*任务指令:* 根据下面关于黎族历史文化的阅读材料,黎族人自称什么?

*阅读材料:*

══════════════════════════════

岭南文化·少数民族风情·黎族的历史文化
(1) 古骆越的后裔
目前岭南黎族人口约八十多万,主要聚居于海南省五指山区一带的黎族苗族自治州及保亭、乐东、东方、琼中、白沙、陵水、昌江、儋县、崖县等地,呈大分散小聚居的形态。在先秦时期,海南岛的居民主要是南越族中的骆越人。从历史文献、考古发现和黎族的文化特征来考察,骆越人应该就是黎族的先祖。
关于骆越人,史籍多有记载。最早的文字记载见于《逸周书》第七卷《王会解第五十九》中提到的“路人”,“路人”就是“骆人”,是南越族的一个较大的部落,聚居于粤西,雷州半岛和海南岛。《吕氏春秋》内则称之为“越骆”。《汉书·贾捐之传》的记载便更为明确了:“骆越之人,父子同川而浴,相习以鼻饮”。东汉以后,“骆越”之名便不再见于史籍,却出现了多种杂乱而笼统的称谓,如“里”、“俚”、“狸”、“獠”、“獠蛮”等等。到唐代末年,开始出现了“黎”的名称。刘恂《岭表录异》记述:“紫贝即砑螺也,儋振(当时海南的儋州和振州)夷黎海畔采以为货。”这是文献史籍中最早称海南少数民族为“黎”的著作。也是自此以后,海南的少数民族便习惯上被称之为“黎”。清初学者顾炎武《天下郡国利病书》还特别作了解释:“按俚讹为黎,声之转也久矣。”由此可证:“黎”就是唐以前的“俚”,西汉以前的“骆越”。但“黎”只是汉语的习惯称谓而非这一民族的自称。黎族人自称为“赛”(黎语的汉语音译)。
从考古发现的多处海南岛上自新石器时期以来的文化遗址中,出土了包括有肩石器、几何印纹陶器的大量文物,都与岭南各地同一时期的出土文物具有相同的特征,应该都是古南越族文化系统的器物。在现今黎族人民聚居的“山栏”地区,还随处可以捡到各类属于新石器晚期的石器残片。黎族人称这些石器残片为“雷公斧”,视之为神物。检拾到后,往往当作平安吉祥的守护神,摆放在鸡笼上。由此亦足以证实,在远古时期,这里便是古骆越人的先祖们繁衍生息之地。

══════════════════════════════

*收集数据:*
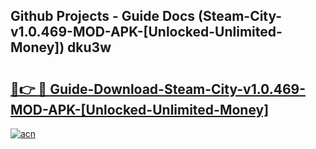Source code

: ## Github Projects - Guide Docs (Steam-City-v1.0.469-MOD-APK-[Unlocked-Unlimited-Money]) dku3w

# <h2><a href="https://apkcomod.com?title=Steam-City-v1.0.469-MOD-APK-[Unlocked-Unlimited-Money]">🔗👉 🔴 Guide-Download-Steam-City-v1.0.469-MOD-APK-[Unlocked-Unlimited-Money] </a></h2>

[![acn](https://github.com/user-attachments/assets/0f9c940e-d8b0-45ae-aac7-cd30a18b3e1c)](https://apkcomod.com?title=Steam-City-v1.0.469-MOD-APK-[Unlocked-Unlimited-Money])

══════════════════════════════

*你的回答:* 黎族人自称为"赛"(黎语的汉语音译)。